Consent is an active "yes", not just the absence of "no"

Good sex is safe with mutual respect and desire. Affirmative consent means enthusiastic and voluntary agreement to engage in sexual activity. It is the responsibility of each person involved in the sexual activity to ensure that he or she has the enthusiastic consent of their partner.


So, instead of the emphasis being on someone saying no, we should be getting people to agree enthusiastically to sex in the first place. Whenever you have sex, make sure that the other person is just as enthusiastic about having sex as you are. It's important that you are 100% sure that the person you're with is happy and willing because non-consensual sexual activity (even kissing and touching) is sexual assault.


Giving / Withdrawing Consent:

  • Consent can be given by words or actions, as long as those words and actions create clear permission regarding willingness to engage in the sexual activity.

  • You can withdraw your consent at any time. Just because you said yes to one thing doesn’t mean you have consented to anything else.

  • Genuinely desiring sex is different to feeling like you should have sex. Are you enjoying what has happened so far, and do you want to go further?  If unsure, let your partner know.


Checking for Consent:

  • Every time you do anything sexual, ranging from touching and kissing, to having sex, you must always have the other person’s consent, from beginning to end.

  • Silence, lack of protest or resistance does not mean consent.

  • Consent cannot be given when a person is incapacitated. Depending on the degree of intoxication, someone who is under the influence may be incapacitated and therefore unable to consent.

  • Consent cannot be given when it is the result of any coercion, intimidation, force, or with the threat of harm.

There are many ways to give verbal and non-verbal ways to consent. Make sure you are communicating these to your partner and that you are checking in that your partner is expressing these too. The more signs that your partner is giving, the better. Try to get and give a mixture of and as many as possible from the following lists - 


Verbal Consent:

Consent can be verbal.  This is the clearest and

safest form of consent. Examples may include:

  • “Is this okay?”

  • “I’d like to… / Can I?”

  • “That sounds great”

  • “That feels awesome”

  • “Let’s do that more”

  • “It feels good when you...”

  • “Can you..?”

  • “I want to keep doing this”

  • “I’m enjoying this

Non-Verbal Consent:

Consent can also be non-verbal (It is ideal though to get a mix of verbal and non-verbal cues). Examples may include:

  • Head Nod

  • Pulling someone closer

  • Nodding yes

  • Making direct eye contact

  • Thumbs up

  • Reciprocal Touching

  • Initiating sexual activity

Video on Affirmative Consent made by La Trobe University students:

















Both partners should pay attention to whether they’re feeling enthusiastic about the sexual experience they’re having and if their partner is still into it.


Show up and pay attention to your partner; listen to what they’re telling you; and if you can’t tell, you have to ask. Silence does not equal Consent, make sure to check in.


Remember; Sex should be free from pressure and full of pleasure!



Examples of what Affirmative Consent looks like, written by La Trobe students:

“One day I met up with someone I was seeing regularly, and we were fooling around. However, after a while I got tired and the mood died down. I said to them I was feeling tired and immediately they stopped and asked if I was happy to continue or if I wanted to stop. It felt so nice for someone to actually ask me this, rather than me having to convince them. When I said I’d rather not continue, they didn’t pressure me to do anything else, and instead we just chilled out together and kept to hugging and small kisses.”

### Supplied entries
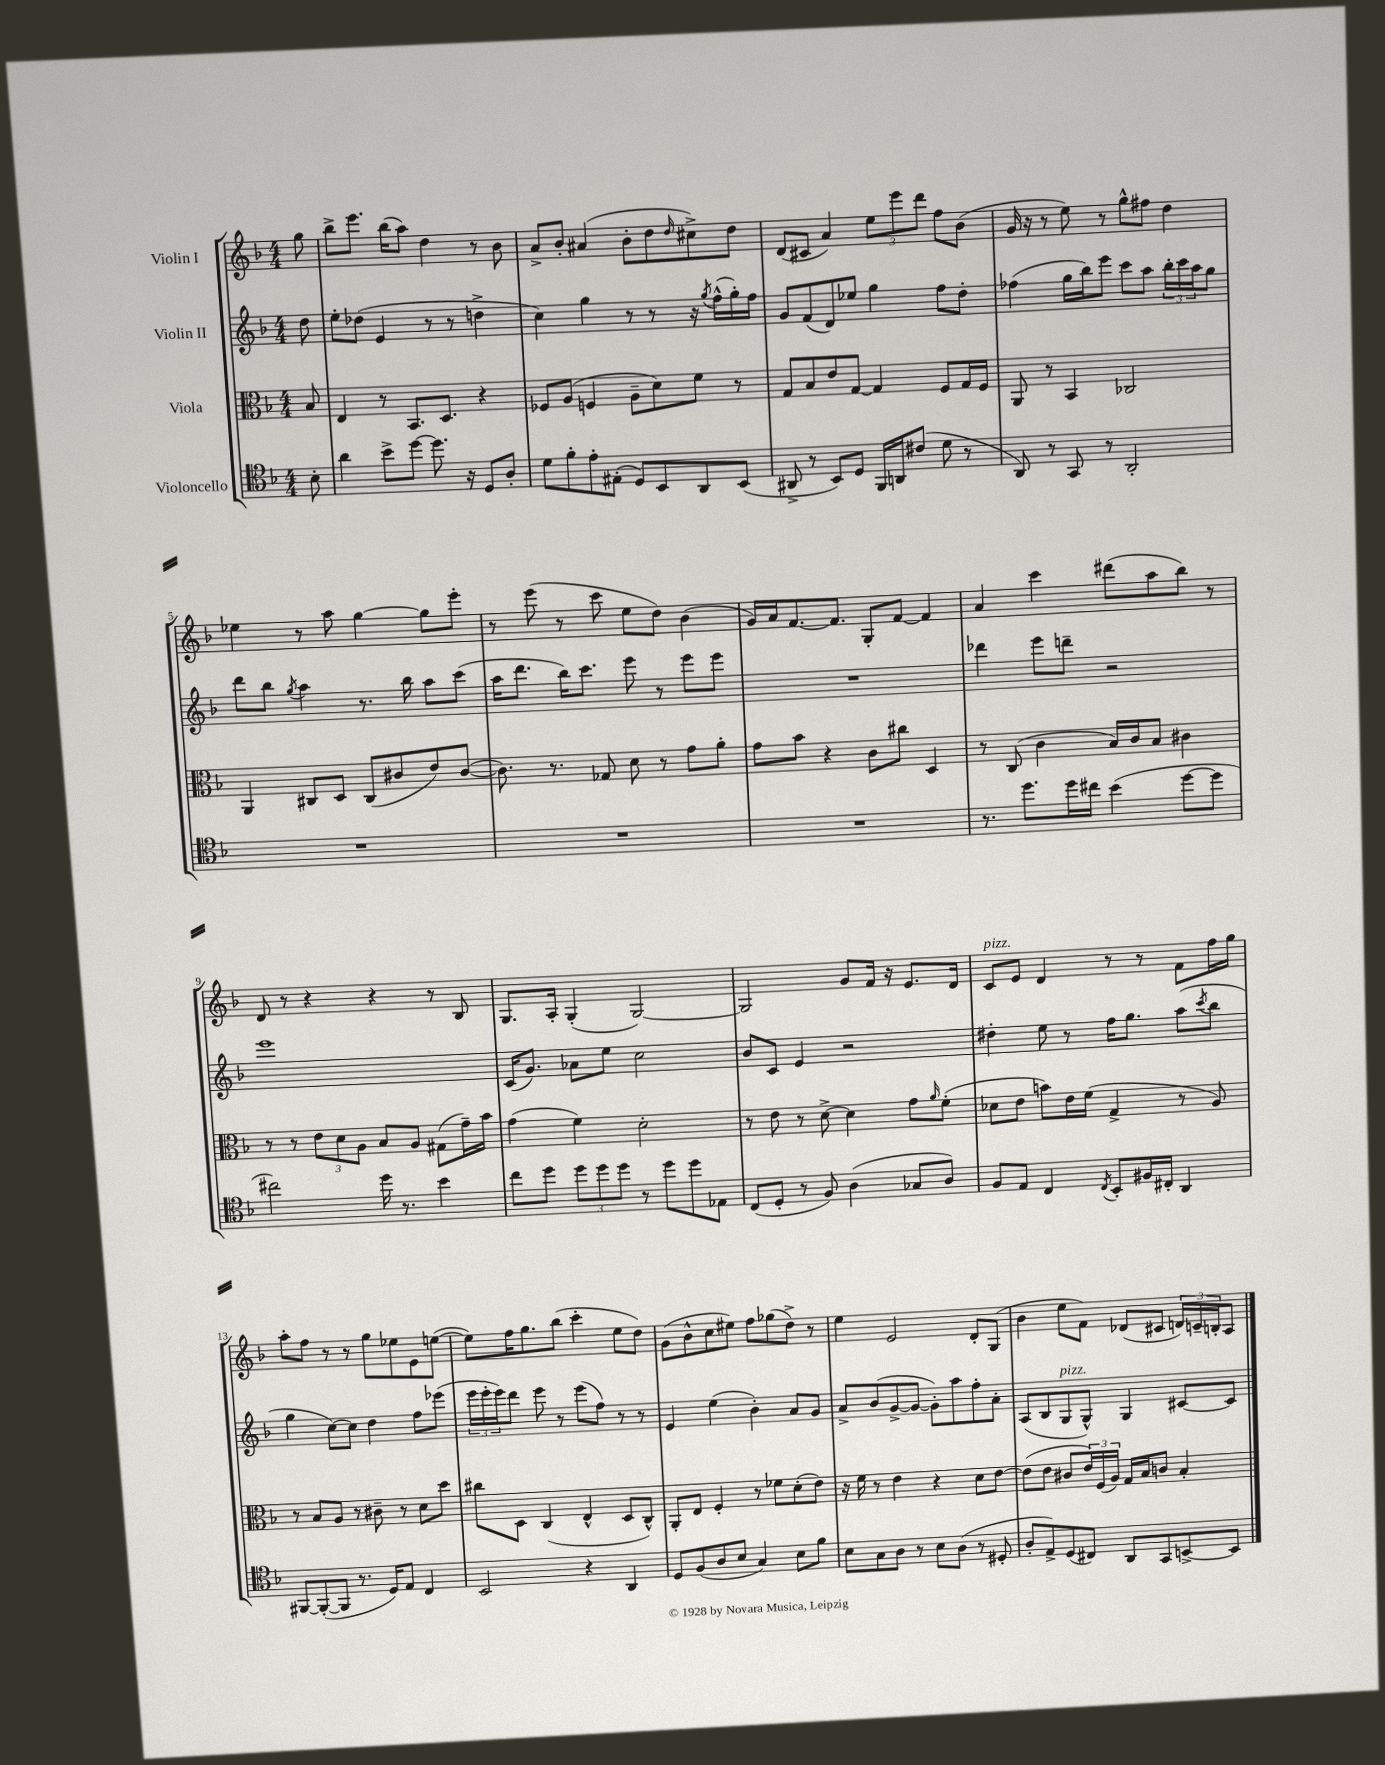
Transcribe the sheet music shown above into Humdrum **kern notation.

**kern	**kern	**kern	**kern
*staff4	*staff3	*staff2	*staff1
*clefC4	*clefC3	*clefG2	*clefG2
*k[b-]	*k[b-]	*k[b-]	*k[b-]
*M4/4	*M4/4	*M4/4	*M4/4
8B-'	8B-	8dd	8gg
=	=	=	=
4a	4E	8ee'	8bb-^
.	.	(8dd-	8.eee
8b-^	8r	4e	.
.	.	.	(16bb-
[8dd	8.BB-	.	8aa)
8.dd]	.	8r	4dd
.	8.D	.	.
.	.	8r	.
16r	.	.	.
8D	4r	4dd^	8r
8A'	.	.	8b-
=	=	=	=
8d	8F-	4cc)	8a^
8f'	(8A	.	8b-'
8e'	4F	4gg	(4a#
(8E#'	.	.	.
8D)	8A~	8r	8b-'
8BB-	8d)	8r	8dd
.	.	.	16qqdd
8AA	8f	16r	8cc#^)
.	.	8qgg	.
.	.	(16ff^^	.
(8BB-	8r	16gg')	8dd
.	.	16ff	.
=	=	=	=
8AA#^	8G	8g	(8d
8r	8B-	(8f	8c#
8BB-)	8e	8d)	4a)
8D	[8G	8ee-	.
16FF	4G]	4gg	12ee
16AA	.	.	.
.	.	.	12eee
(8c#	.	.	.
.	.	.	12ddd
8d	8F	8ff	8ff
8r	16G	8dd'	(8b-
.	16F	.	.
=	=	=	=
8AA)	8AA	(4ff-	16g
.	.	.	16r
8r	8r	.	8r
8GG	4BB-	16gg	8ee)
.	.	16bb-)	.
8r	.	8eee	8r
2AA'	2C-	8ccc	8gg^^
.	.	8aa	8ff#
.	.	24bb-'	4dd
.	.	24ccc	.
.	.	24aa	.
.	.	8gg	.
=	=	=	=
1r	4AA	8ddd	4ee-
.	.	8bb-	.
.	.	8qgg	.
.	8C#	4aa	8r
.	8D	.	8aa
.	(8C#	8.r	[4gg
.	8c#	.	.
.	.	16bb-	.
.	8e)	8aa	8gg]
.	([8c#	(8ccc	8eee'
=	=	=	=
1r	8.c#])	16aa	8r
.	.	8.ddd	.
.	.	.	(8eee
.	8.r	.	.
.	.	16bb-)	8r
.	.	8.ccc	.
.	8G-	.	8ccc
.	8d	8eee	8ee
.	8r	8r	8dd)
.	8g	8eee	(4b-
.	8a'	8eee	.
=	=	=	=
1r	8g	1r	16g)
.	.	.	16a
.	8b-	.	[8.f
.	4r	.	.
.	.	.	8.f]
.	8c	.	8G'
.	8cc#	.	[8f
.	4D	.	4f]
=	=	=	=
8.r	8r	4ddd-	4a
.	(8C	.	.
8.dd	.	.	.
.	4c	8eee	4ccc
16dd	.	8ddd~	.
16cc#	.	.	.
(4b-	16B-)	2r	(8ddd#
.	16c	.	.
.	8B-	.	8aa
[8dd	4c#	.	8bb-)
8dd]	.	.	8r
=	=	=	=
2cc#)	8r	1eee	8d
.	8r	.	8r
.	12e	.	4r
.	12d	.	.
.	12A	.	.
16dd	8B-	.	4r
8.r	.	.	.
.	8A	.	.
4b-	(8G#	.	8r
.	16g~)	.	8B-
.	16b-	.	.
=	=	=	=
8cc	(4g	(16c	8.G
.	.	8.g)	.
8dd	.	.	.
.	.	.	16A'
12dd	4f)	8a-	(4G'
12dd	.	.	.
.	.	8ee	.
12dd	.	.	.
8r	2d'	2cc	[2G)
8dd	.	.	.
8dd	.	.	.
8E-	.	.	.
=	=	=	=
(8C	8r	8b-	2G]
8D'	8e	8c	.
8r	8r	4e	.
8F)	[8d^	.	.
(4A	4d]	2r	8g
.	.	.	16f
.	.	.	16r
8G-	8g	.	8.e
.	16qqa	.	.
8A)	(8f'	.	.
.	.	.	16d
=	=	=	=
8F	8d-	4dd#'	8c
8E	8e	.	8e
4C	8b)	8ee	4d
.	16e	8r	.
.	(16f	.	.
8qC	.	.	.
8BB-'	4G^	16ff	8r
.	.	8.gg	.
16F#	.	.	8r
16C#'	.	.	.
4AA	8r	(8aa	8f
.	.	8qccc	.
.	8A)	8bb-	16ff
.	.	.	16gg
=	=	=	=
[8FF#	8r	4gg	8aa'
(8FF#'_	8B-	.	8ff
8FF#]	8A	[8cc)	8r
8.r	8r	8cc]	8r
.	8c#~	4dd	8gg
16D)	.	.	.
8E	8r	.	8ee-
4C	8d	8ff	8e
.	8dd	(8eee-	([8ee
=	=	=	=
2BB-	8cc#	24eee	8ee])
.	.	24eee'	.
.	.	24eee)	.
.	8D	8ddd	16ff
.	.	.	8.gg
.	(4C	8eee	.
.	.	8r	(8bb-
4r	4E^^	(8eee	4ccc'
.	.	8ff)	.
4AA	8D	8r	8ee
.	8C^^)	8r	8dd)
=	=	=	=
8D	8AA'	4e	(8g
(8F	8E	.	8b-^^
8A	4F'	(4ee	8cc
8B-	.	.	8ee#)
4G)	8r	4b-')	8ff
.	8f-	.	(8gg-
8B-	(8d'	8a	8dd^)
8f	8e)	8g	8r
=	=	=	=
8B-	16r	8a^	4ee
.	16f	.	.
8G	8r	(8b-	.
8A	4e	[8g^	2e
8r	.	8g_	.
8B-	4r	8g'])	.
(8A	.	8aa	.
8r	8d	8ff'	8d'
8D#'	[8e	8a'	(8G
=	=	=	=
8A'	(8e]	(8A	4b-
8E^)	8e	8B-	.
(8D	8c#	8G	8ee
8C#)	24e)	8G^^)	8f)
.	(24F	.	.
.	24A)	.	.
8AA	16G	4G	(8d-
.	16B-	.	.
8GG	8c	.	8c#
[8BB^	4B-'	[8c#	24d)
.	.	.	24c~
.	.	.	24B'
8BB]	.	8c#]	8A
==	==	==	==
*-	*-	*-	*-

### Work instructions
(1) List every non-verbal sign of consent that the consent guide gives as an example.
(2) Write out everything in the consent guide from "Both partners should" down to "to check in.".
Work from the consent guide alone.

### Answers by task
(1)
- Head Nod
- Pulling someone closer
- Nodding yes
- Making direct eye contact
- Thumbs up
- Reciprocal Touching
- Initiating sexual activity

(2)
Both partners should pay attention to whether they’re feeling enthusiastic about the sexual experience they’re having and if their partner is still into it.


Show up and pay attention to your partner; listen to what they’re telling you; and if you can’t tell, you have to ask. Silence does not equal Consent, make sure to check in.